**GIVEN RECORDS**

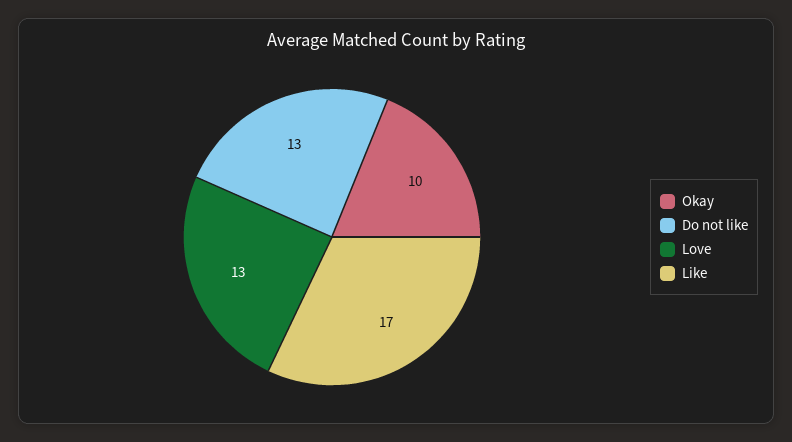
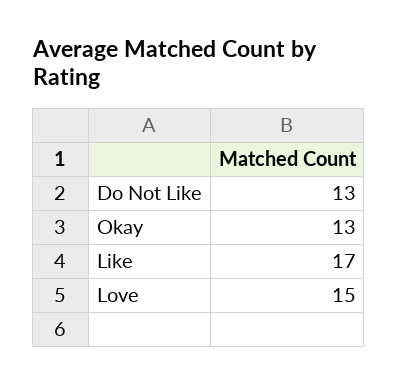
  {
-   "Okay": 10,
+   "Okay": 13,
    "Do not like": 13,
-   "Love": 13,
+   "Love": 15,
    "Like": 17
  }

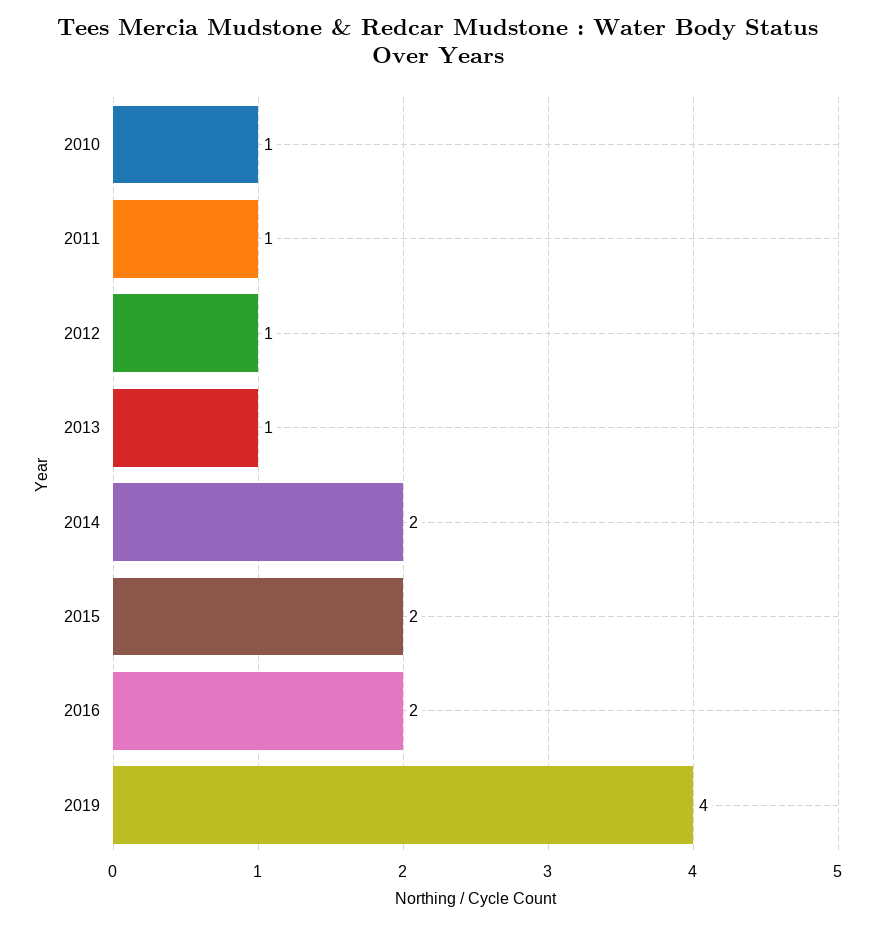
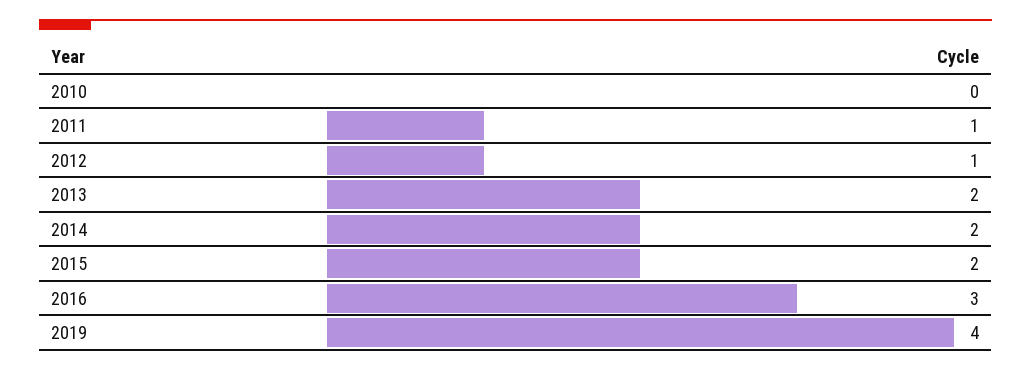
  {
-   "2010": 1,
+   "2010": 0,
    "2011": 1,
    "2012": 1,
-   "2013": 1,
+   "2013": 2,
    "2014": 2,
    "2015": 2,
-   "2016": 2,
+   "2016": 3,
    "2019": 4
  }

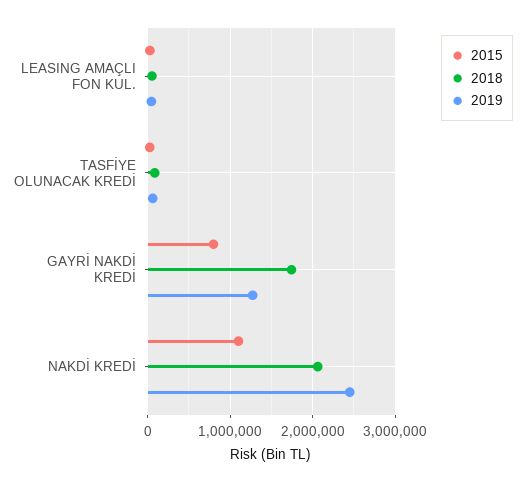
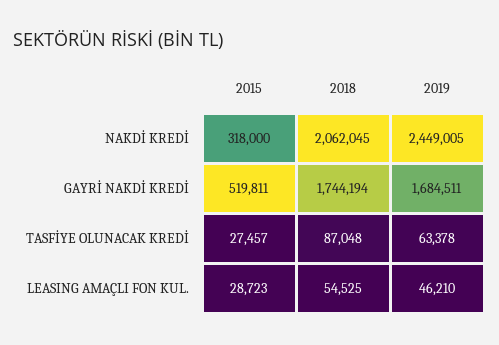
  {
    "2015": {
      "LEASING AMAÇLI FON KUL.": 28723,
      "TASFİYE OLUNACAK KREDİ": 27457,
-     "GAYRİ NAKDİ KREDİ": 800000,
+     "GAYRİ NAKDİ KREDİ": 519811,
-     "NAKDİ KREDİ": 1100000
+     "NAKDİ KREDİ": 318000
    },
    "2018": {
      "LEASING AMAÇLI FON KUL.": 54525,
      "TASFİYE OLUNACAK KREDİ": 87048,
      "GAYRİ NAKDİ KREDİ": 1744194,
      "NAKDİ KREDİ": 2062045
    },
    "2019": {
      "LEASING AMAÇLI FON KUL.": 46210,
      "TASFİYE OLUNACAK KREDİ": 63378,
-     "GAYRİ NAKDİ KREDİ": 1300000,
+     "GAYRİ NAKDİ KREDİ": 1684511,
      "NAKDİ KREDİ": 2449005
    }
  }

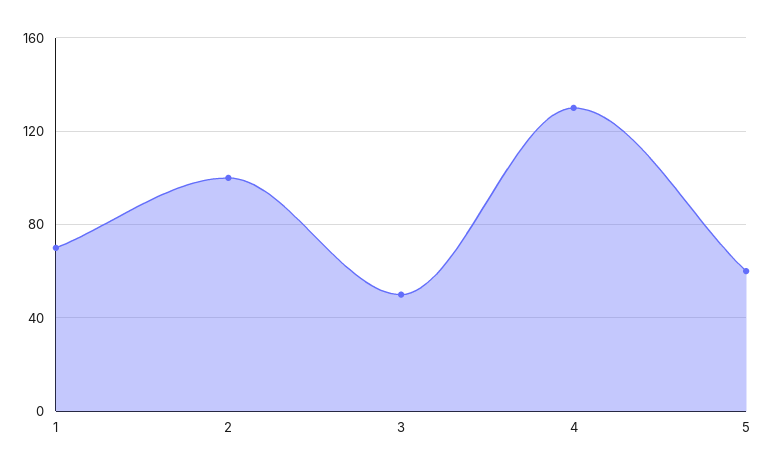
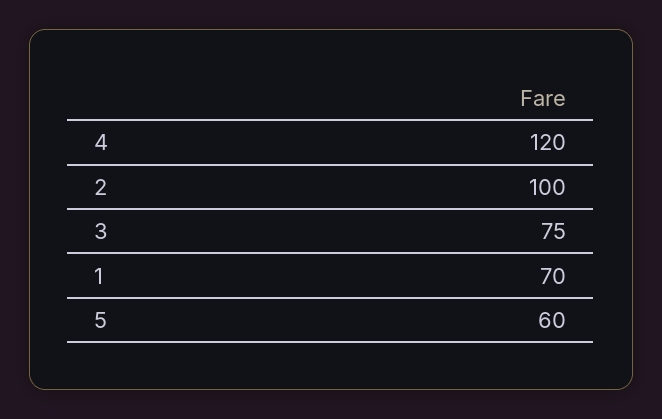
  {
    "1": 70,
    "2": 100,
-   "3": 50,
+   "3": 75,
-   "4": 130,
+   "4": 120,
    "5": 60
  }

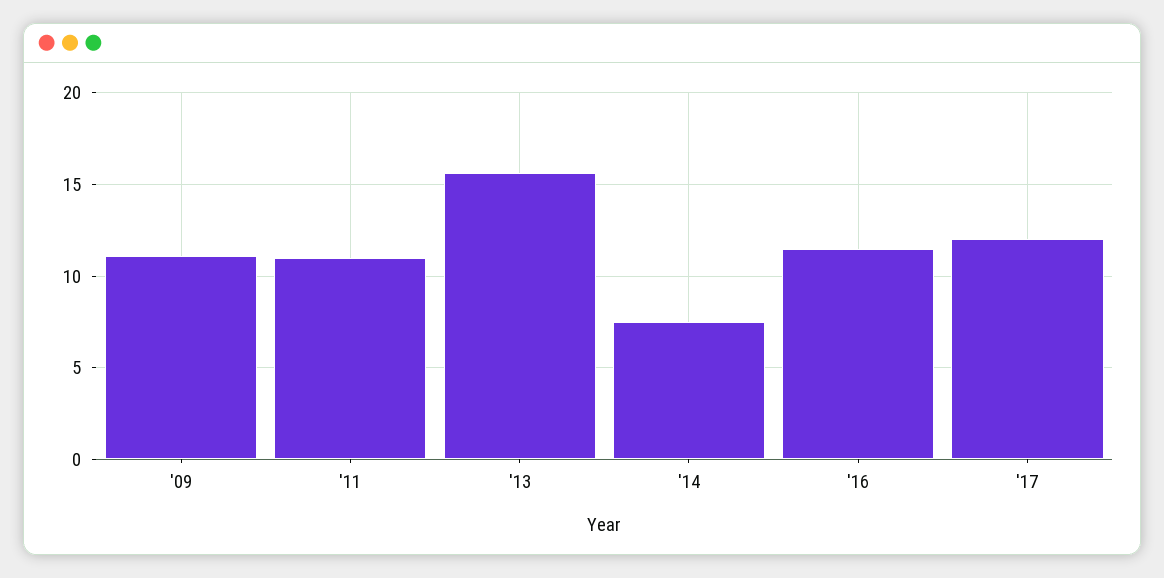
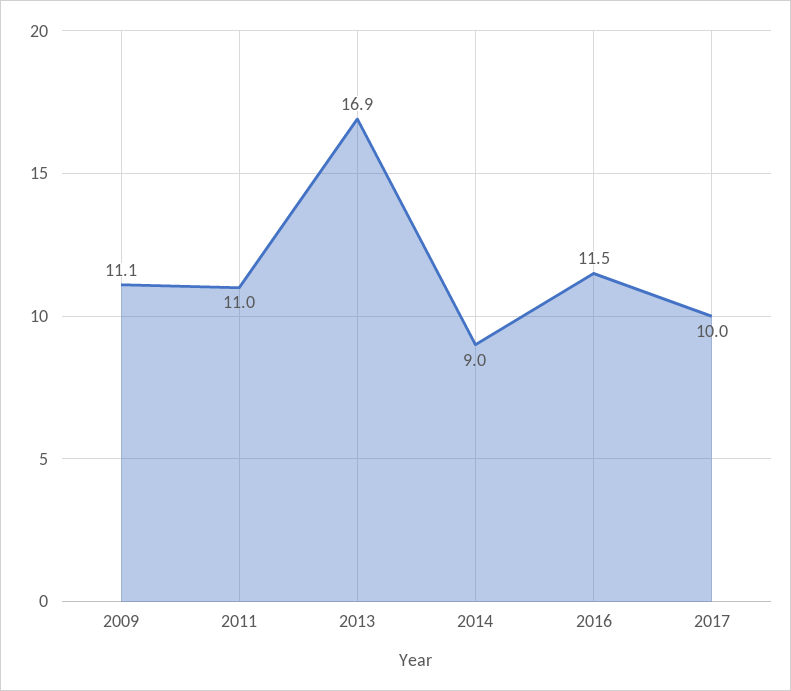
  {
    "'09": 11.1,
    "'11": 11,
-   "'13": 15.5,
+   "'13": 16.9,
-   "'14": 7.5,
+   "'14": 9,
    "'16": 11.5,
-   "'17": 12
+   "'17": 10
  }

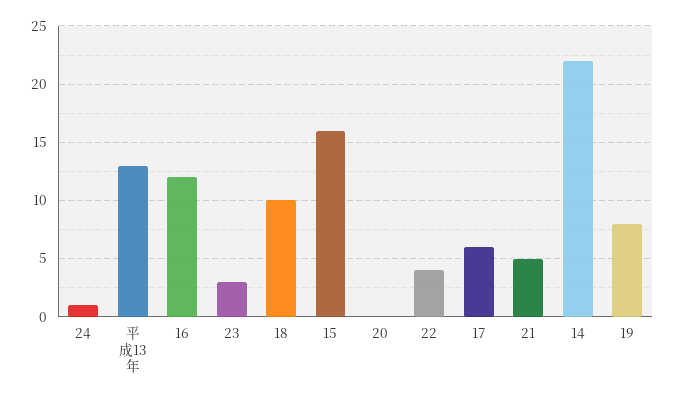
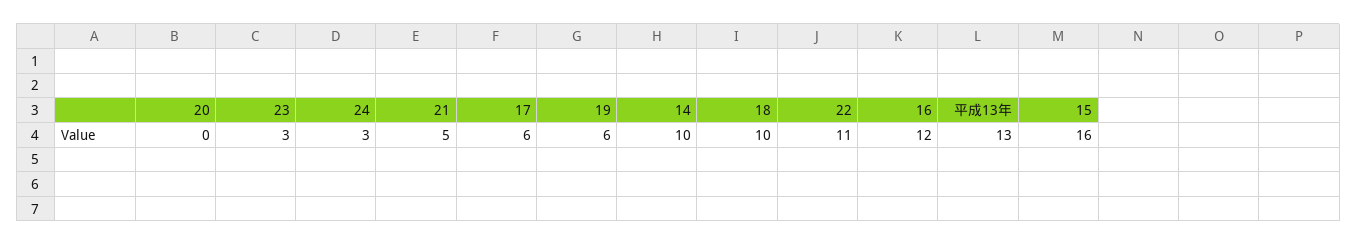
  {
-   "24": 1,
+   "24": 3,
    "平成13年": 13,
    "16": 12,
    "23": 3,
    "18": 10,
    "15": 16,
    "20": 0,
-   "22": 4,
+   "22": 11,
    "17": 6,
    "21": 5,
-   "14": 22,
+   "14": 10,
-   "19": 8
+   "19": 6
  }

**DIRECTIONS**
The entire listing above, word for word and without pictures, is what should be output.

**REPLY**
  {
-   "Okay": 10,
+   "Okay": 13,
    "Do not like": 13,
-   "Love": 13,
+   "Love": 15,
    "Like": 17
  }

  {
-   "2010": 1,
+   "2010": 0,
    "2011": 1,
    "2012": 1,
-   "2013": 1,
+   "2013": 2,
    "2014": 2,
    "2015": 2,
-   "2016": 2,
+   "2016": 3,
    "2019": 4
  }

  {
    "2015": {
      "LEASING AMAÇLI FON KUL.": 28723,
      "TASFİYE OLUNACAK KREDİ": 27457,
-     "GAYRİ NAKDİ KREDİ": 800000,
+     "GAYRİ NAKDİ KREDİ": 519811,
-     "NAKDİ KREDİ": 1100000
+     "NAKDİ KREDİ": 318000
    },
    "2018": {
      "LEASING AMAÇLI FON KUL.": 54525,
      "TASFİYE OLUNACAK KREDİ": 87048,
      "GAYRİ NAKDİ KREDİ": 1744194,
      "NAKDİ KREDİ": 2062045
    },
    "2019": {
      "LEASING AMAÇLI FON KUL.": 46210,
      "TASFİYE OLUNACAK KREDİ": 63378,
-     "GAYRİ NAKDİ KREDİ": 1300000,
+     "GAYRİ NAKDİ KREDİ": 1684511,
      "NAKDİ KREDİ": 2449005
    }
  }

  {
    "1": 70,
    "2": 100,
-   "3": 50,
+   "3": 75,
-   "4": 130,
+   "4": 120,
    "5": 60
  }

  {
    "'09": 11.1,
    "'11": 11,
-   "'13": 15.5,
+   "'13": 16.9,
-   "'14": 7.5,
+   "'14": 9,
    "'16": 11.5,
-   "'17": 12
+   "'17": 10
  }

  {
-   "24": 1,
+   "24": 3,
    "平成13年": 13,
    "16": 12,
    "23": 3,
    "18": 10,
    "15": 16,
    "20": 0,
-   "22": 4,
+   "22": 11,
    "17": 6,
    "21": 5,
-   "14": 22,
+   "14": 10,
-   "19": 8
+   "19": 6
  }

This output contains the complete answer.